Kapitel 1
Als Kei erwachte, spürte er zunächst einen dumpfen Schmerz am Kopf. Es war stockdunkel, ihm war schwindlig und der Boden schien zu schwanken. Er hörte ein gleichmäßiges Gluckern und Platschen, das Knarzen eines Bootes und seichter Wind traf ihn im Nacken. Es roch nach feuchtem Holz. Langsam wurde ihm bewusst, dass er an Bord eines Schiffes war. Er versuchte sich zu bewegen, aber ein Seil hinderte ihn daran und er begriff, dass seine Augen verbunden waren. Die Erinnerung traf ihn plötzlich und mit voller Wucht: Kazuo! Der Drache war Kazuo!
Hima hatte Kei überredet, mit dem Drachen zu sprechen, er hatte sich durch eine geheime Tür hinausgeschlichen und war am Ufer dem wahrhaftigen Drachen begegnet. Er hatte das Wesen trösten wollen und ihm vorgesungen, aber in diesem Moment war etwas passiert und plötzlich hatte Kazuo vor ihm gestanden. Blass und mager. Just in dem Augenblick, als sie sich wiederhatten, waren Soldaten Yamaukas über sie hergefallen und Kazuo hatte sich in einen tobenden Drachen verwandelt.
Auch jetzt noch konnte Kei es kaum begreifen. Was hatte das alles zu bedeuten? Was hatten sie ihm angetan?
„Er kommt zu sich“, sagte eine Männerstimme.
„Dann führt ihn vor“, antwortete eine Frau.
Starke Hände packten Kei und stellten ihn unsanft auf die Füße. Er wurde links und rechts eingeklemmt, seine Hände, die auf seinem Rücken verschnürt waren, fühlten sich taub an.
„Komm mit, Kleiner“, sagte die Männerstimme.
Keis Beine wollten ihn nicht recht halten und sein Kopf pochte, sodass die Soldaten ihn eher trugen, als dass er selbst ging. Die Planken knarrten unter ihren Schritten, verschiedene gedämpfte Stimmen waren zu hören, nach wenigen Metern blieben sie stehen.
„Herrin, er ist zu sich gekommen“, sagte die Männerstimme demutsvoll. Ein schwerer Stoff raschelte, Kei wurde ein kleines Stück weitergeführt und landete unsanft auf den Knien. Das Platschen des Wassers wurde dumpfer, der seichte Wind verebbte, offenbar war er nun in einem Innenraum des Schiffes.
„Nehmt ihm das Tuch ab!“, gebot eine Frauenstimme, es war die Herrin Yamaukas.
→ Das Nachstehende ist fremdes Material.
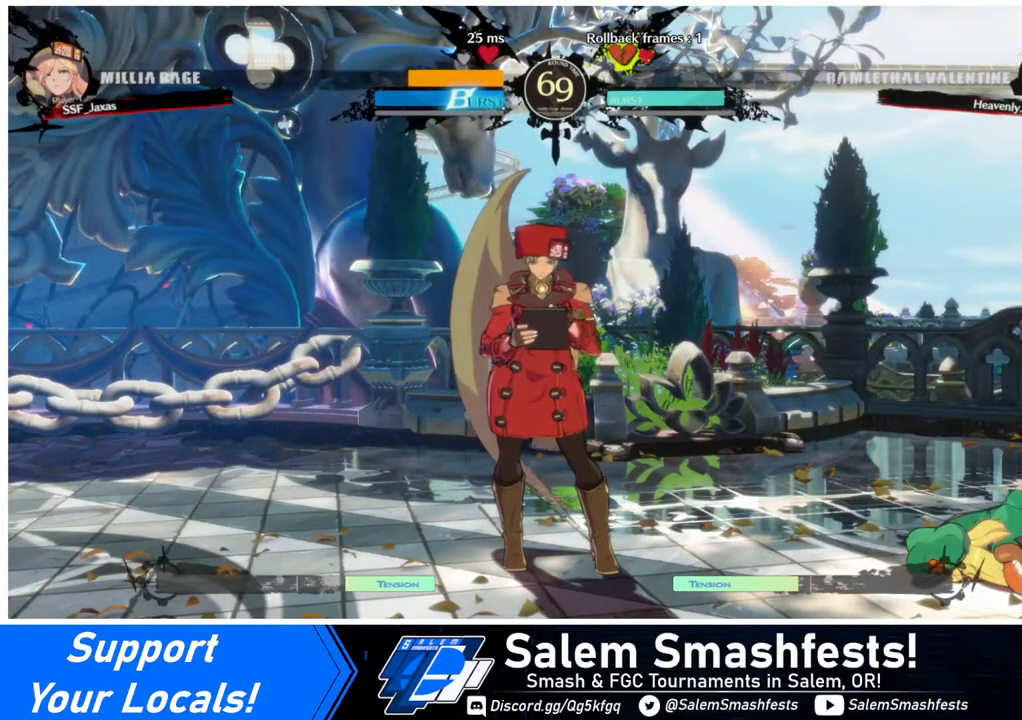
{"buttons": [], "events": [[240, "CROSS", "down"], [280, "CROSS", "up"]]}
Es ruckte nicht gerade feinfühlig an Keis Kopf und das Tuch glitt von seinen Augen. Obwohl das Licht nur schwach war und von einigen Laternen erzeugt wurde, musste Kei blinzeln, während sich seine Augen daran gewöhnten. Sein Kopf dröhnte und es war kaum möglich, einen klaren Gedanken zu fassen.
„Wie schön, dich wiederzusehen, Tarou“, sagte die Herrin. Ihre Stimme klang freundlich und schneidend zugleich.
Kei blickte empor. Sie stand direkt vor ihm, sah aus schmalen Augen zu ihm hinunter und ihre Rüstung funkelte im Licht.
Höhnisch lächelnd fügte sie hinzu: „Oder sollte ich besser Kei Kiriya sagen?!“
Keis Augen weiteten sich überrascht. Woher kannte sie seinen Namen? Eines war klar, er war in eine Falle getappt. Aber wer steckte dahinter?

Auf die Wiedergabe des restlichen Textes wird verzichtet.